If the current PR is submitting to the release branch, make sure the PR has been submitted to the develop branch, then cherry-pick it to the release branch with the [Cherry-Pick] PR tag.

paddle-bot · 2026-04-08T03:48:42Z

Thanks for your contribution!

CLAassistant · 2026-04-08T03:48:42Z

Thank you for your submission! We really appreciate it. Like many open source projects, we ask that you sign our Contributor License Agreement before we can accept your contribution.

liuruian seems not to be a GitHub user. You need a GitHub account to be able to sign the CLA. If you have already a GitHub account, please add the email address used for this commit to your account.
_{You have signed the CLA already but the status is still pending? Let us recheck it.}

fastdeploy-bot

🤖 AI Code Review | 2026-04-08 12:17 CST

📋 Review 摘要

PR 概述：为多模态模型提供纯文本部署模式，通过 --deploy-modality 'text' 开关获得干净的纯文本 runtime，提升 QPS 约 2.5 倍。

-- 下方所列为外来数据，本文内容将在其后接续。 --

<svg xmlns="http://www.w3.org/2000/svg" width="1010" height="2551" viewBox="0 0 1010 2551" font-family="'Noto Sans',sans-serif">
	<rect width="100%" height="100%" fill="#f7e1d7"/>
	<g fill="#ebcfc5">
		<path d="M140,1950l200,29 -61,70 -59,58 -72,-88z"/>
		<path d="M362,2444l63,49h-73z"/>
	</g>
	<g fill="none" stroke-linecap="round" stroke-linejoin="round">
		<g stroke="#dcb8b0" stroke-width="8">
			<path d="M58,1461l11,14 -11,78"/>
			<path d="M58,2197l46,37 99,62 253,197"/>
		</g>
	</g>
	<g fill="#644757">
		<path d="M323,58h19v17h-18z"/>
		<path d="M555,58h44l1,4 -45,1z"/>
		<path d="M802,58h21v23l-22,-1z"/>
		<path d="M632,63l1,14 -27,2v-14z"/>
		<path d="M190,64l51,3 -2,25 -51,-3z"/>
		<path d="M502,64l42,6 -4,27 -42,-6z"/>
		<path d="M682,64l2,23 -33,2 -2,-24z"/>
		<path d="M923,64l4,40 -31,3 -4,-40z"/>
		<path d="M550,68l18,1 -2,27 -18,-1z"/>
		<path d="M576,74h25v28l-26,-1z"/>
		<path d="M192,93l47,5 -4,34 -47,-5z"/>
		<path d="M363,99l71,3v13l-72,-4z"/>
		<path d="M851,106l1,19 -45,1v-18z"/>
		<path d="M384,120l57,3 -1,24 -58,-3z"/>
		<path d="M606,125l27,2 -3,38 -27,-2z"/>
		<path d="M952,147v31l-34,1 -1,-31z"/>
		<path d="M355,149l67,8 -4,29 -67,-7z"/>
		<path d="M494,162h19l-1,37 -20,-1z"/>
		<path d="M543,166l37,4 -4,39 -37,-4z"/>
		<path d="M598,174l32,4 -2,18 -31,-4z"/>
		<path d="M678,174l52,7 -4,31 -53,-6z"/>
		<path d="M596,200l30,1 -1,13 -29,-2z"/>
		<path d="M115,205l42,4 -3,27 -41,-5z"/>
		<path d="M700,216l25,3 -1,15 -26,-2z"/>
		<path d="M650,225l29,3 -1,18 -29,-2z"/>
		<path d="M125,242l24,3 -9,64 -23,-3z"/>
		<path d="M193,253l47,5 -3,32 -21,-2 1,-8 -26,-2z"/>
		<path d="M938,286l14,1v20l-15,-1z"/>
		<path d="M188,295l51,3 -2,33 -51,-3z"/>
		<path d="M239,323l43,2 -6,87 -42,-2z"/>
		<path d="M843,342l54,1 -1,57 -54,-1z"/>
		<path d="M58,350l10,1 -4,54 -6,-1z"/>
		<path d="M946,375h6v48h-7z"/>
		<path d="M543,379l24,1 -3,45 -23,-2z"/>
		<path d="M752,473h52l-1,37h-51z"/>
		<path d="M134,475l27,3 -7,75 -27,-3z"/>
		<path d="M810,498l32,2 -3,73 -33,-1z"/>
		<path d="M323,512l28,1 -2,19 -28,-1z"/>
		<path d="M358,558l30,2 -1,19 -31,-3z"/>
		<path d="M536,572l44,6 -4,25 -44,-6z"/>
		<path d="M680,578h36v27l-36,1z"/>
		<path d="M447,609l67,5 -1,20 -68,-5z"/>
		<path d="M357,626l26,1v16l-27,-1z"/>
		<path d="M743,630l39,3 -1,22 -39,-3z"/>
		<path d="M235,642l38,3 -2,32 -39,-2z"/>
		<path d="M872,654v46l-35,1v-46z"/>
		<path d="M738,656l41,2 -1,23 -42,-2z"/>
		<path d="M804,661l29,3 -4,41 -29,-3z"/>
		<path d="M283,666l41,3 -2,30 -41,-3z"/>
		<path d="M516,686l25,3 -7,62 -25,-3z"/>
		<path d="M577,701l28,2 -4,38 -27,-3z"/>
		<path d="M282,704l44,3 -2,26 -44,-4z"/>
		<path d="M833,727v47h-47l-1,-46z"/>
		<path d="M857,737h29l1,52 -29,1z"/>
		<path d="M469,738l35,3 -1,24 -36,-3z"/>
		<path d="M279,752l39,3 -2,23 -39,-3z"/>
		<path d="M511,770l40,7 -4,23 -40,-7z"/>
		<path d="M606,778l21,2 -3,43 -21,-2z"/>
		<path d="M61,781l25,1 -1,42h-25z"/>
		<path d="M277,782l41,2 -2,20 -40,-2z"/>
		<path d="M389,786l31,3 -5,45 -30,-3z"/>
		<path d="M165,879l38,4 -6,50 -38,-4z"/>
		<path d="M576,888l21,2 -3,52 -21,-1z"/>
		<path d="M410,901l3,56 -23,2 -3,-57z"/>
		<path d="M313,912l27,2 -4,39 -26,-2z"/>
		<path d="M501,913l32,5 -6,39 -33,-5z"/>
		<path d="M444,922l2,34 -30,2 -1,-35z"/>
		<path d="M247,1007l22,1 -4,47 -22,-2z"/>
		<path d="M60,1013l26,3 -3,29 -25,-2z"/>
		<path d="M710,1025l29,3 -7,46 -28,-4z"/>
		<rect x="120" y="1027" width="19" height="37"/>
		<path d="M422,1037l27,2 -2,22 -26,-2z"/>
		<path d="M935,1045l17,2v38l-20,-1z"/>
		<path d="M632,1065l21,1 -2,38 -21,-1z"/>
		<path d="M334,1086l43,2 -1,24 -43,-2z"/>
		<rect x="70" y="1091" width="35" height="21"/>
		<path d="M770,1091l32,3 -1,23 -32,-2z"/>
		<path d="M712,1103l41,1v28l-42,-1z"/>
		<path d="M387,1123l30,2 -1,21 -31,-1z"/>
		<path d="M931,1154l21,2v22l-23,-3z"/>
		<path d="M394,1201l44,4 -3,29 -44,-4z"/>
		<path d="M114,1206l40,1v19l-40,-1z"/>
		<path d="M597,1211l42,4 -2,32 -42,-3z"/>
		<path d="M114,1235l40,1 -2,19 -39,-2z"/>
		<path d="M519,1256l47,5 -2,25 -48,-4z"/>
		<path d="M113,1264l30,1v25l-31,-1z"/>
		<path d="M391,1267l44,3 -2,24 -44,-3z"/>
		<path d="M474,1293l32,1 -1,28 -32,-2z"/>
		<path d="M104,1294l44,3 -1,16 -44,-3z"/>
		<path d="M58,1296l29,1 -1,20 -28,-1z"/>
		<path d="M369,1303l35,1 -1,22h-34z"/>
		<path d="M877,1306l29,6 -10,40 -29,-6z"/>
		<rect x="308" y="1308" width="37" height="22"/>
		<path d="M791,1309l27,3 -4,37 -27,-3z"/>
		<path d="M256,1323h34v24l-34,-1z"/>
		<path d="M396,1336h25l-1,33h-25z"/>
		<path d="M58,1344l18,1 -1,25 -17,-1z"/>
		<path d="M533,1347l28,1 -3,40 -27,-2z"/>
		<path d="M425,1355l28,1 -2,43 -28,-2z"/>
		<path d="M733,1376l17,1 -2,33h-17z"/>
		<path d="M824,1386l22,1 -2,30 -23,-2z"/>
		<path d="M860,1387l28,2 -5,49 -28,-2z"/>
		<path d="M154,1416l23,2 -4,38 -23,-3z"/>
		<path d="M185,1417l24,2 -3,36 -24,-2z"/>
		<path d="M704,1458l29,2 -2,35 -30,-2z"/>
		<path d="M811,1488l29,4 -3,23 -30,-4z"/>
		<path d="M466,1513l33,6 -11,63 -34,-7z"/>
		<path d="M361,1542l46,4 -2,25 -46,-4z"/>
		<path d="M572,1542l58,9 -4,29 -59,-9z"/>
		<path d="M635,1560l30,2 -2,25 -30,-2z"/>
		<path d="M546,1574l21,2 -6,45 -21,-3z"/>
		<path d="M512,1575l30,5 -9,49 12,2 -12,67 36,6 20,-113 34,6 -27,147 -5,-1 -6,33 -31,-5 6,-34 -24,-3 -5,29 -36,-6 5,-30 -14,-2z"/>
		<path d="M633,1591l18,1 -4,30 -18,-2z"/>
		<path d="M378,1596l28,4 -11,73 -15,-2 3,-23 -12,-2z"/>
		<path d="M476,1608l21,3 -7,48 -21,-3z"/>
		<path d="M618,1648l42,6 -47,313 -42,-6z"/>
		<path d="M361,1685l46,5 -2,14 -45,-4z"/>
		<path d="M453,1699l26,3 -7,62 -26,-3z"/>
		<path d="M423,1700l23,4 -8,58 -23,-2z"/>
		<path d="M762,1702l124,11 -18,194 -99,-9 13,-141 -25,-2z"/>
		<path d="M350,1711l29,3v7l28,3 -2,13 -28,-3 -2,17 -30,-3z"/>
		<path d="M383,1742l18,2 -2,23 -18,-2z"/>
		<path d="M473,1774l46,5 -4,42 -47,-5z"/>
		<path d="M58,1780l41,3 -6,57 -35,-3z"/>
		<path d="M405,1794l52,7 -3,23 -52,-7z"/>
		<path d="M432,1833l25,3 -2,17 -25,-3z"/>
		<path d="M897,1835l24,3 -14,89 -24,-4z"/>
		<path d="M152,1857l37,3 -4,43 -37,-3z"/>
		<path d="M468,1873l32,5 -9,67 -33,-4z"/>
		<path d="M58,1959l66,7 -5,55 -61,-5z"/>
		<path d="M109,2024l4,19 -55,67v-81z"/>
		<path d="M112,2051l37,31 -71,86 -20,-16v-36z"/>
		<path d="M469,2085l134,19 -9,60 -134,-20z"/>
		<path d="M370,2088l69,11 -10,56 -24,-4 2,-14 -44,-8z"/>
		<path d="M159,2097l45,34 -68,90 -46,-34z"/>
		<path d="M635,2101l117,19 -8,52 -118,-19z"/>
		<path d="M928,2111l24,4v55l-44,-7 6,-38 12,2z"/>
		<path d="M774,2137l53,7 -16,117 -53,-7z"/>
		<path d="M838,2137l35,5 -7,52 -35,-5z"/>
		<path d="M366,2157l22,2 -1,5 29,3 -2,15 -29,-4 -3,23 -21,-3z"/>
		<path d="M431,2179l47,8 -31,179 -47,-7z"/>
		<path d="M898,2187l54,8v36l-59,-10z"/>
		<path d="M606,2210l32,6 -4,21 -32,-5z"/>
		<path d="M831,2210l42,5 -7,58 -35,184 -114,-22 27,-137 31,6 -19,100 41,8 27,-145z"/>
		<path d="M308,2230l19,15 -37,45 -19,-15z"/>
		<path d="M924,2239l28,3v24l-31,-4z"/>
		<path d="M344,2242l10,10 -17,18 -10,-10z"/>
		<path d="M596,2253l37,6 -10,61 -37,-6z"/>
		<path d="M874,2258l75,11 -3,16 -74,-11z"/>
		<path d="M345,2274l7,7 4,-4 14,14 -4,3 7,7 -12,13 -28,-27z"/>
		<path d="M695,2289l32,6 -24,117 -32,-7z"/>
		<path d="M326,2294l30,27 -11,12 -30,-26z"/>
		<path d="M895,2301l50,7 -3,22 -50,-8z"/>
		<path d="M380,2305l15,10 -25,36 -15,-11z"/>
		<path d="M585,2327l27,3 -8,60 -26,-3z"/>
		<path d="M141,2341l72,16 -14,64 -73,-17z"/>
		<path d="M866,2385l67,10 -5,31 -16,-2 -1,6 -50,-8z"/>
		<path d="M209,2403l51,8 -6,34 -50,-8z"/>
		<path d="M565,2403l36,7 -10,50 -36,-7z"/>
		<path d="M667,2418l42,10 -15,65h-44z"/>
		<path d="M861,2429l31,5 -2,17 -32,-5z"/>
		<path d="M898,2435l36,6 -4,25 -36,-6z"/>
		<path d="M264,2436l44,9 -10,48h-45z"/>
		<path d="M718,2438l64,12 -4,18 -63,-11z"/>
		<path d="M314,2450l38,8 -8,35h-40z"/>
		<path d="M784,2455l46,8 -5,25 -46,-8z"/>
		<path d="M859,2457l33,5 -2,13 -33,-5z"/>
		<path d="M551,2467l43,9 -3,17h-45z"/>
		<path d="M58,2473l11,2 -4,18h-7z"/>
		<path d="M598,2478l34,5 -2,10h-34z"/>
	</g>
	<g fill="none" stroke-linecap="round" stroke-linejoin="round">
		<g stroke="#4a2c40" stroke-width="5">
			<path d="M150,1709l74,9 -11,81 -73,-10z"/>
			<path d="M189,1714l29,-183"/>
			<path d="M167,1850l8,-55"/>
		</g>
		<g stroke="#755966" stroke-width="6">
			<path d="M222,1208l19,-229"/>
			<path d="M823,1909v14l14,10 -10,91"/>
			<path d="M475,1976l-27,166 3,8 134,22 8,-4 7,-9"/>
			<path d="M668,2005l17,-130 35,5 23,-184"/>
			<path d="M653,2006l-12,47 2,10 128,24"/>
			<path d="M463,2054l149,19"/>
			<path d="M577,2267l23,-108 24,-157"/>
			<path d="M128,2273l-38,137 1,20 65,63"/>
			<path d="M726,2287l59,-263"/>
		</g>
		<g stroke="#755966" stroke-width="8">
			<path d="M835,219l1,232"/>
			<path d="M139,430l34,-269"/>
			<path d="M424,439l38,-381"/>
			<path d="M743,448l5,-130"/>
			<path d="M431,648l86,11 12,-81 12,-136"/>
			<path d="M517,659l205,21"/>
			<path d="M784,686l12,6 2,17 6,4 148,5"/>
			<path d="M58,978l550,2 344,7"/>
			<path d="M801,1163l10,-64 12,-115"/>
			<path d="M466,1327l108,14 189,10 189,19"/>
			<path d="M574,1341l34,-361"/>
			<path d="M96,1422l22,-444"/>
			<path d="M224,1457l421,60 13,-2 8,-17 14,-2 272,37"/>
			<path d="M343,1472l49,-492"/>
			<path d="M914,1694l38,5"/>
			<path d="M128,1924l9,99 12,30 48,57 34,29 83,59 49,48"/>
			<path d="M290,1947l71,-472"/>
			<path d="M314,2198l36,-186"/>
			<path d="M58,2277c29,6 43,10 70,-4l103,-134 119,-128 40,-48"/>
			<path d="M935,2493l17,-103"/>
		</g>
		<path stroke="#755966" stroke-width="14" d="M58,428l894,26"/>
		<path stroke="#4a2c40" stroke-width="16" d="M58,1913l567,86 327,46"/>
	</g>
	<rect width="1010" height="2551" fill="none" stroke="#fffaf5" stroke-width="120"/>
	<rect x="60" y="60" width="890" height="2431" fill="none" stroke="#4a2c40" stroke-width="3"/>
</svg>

变更范围：config、engine、worker、attention backend

影响面 Tag：[Optimization] [Engine] [Models]

问题

级别	文件	概述
🟡 建议	`fastdeploy/worker/input_batch.py:831`	ProposerInputBatch 中存在重复的 tensor 初始化
❓ 疑问	`fastdeploy/config.py:1941`	直接修改 model_config 属性的设计

总体评价

PR 核心逻辑正确，引入 enable_mm_runtime 和 enable_rope_3d_runtime 属性有效区分了"模型是否支持多模态"与"是否启用多模态 runtime"，测试文件也正确更新了 mock 配置。建议修复 ProposerInputBatch.init_share_inputs 中的重复初始化代码。

fastdeploy-bot · 2026-04-08T04:17:13Z

fastdeploy/worker/input_batch.py

                -1,
                dtype="int32",
            )
+            self.attn_mask_offsets = paddle.full(


🟡 建议 代码中存在重复的 tensor 初始化。attn_mask_offsets、attn_mask_offsets_full 和 attn_mask_offsets_decoder 在同一方法中被初始化了两次（第 817-821 行和第 831-839 行），虽然参数相同不影响功能，但浪费了内存分配和计算资源。

建议删除第 831-839 行的重复初始化代码。

fastdeploy-bot · 2026-04-08T04:17:13Z

fastdeploy/config.py

+                logger.info(
+                    "Deploy modality is text; forcing the multimodal-capable model onto the 2D RoPE runtime path."
+                )
+            setattr(self.model_config, "rope_3d", False)


❓ 疑问 直接修改 model_config 的 rope_3d 和 use_3d_rope 属性。虽然这不是 bug，且代码中有对应的日志说明，但直接修改模型配置对象可能不是最佳实践。

更好的方式是让 enable_rope_3d_runtime 属性直接检查 deploy_modality，而不是修改 model_config。这样能避免修改原始配置对象，使逻辑更清晰。

codecov-commenter · 2026-04-08T05:11:01Z

Codecov Report

❌ Patch coverage is 60.46512% with 17 lines in your changes missing coverage. Please review.
⚠️ Please upload report for BASE (release/2.5@2d6fa35). Learn more about missing BASE report.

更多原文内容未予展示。